Cop cameras are simply step one. The reason these psychos are still presenting a danger to the public is that they are not being arrested for the obvious reasons. They’re not being arrested because nobody in the corrupt judicial system has the stomach to prosecute. They’re puppets. We’ve suffered through decades of legacy media bs, telling us that cops are not capable of committing crimes. Now we know through video that bad cops can commit exceptional crimes. The prosecutors prefer smaller fry. Exercise your vote by calling your local political Pinocchio daily. Ask them if they think the legal system is doing it’s job. In western law, a criminal has to have “criminal mindedness”, mens rea. In Canada, if anybody can mention a police officer that has been convicted of an unlawful shooting offence, I’m all ears. They are usually considered to have had no criminal intent. Average non criminal Canadians are criminally convicted in spite of no criminal intent daily. I’m not saying go off on cops, I’m saying go off on the people that refuse to properly deal with the bad cops. Our legal system is steadily congealing into a system similar to ones I’ve read of in the old CCCP, or the People’s Republic of China.

6 years ago

I wonder if elements of this operation were not aimed at discrediting Oath Keepers. Oath Keepers aims to prevent police from violating the constitution and violating people’s civil liberties. As an organization, they are a small threat to the deep state.

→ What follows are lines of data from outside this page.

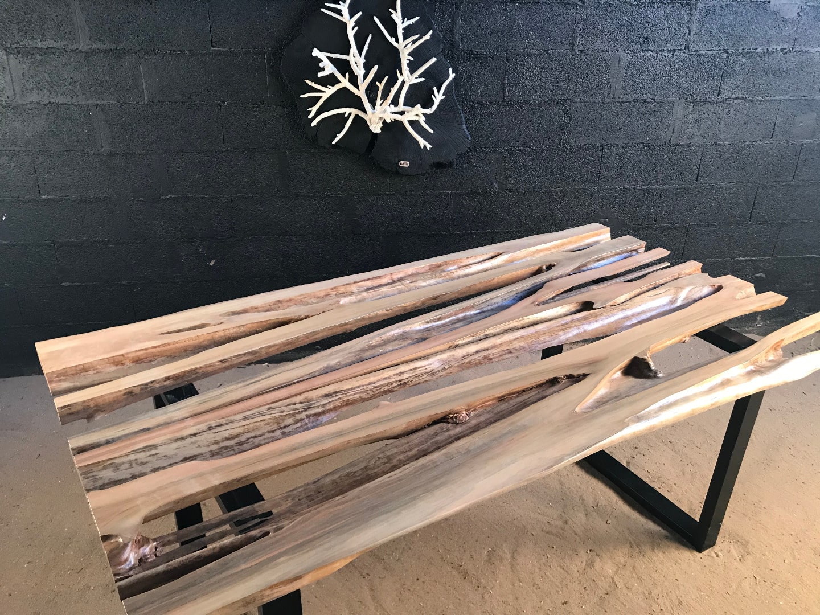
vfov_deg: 49.7
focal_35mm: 28
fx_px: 663
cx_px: 410
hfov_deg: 63.4
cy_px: 308
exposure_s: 1/25
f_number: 1.8
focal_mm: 3.99
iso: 40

Dan Page’s behavior was exactly the opposite of the sort of behavior you would have expected from a supporter of Oath Keepers. In addition, pushing a CNN anchor on camera is really beyond the bounds of normal stupid police behavior, so stupid in fact that it makes more sense as a deliberate deep state false flag attempt to discredit the Oath Keepers.

6 years ago

It all wreaks of Operation Gladio and the Strategy of Tension to me in my opinion. Sad state of events but if you study the history of the training we gave to South American rebels at the School of the Americas you will more likely be able to see the possible agenda present here in this society now. Keep up the good work Russ and Friends!

6 years ago

As a First Responder of over 25 years, I am all for the on duty recording of all interactions with the public. While the overwhelming majority of people I have worked with are honest and upstanding, I have witnessed several incidents where there have been abuses. Good officers do not speak up, because they will be pilloried mostly, and they have families. They simply act to mitigate the situation, in most cases. I have done so myself. But, bad ones, will leave of their own accord, or be exposed for abuses, if every single one is cammed and recorded. There was a definite resistance to this practice when it was first introduced. But, over the years, I have seen most good men and women embrace it, for the same reasons they at first resisted….it makes their jobs and conduct safer. Change of the status quo is always a bit scary though, because the devils you know seems less dangerous than the ones you don’t.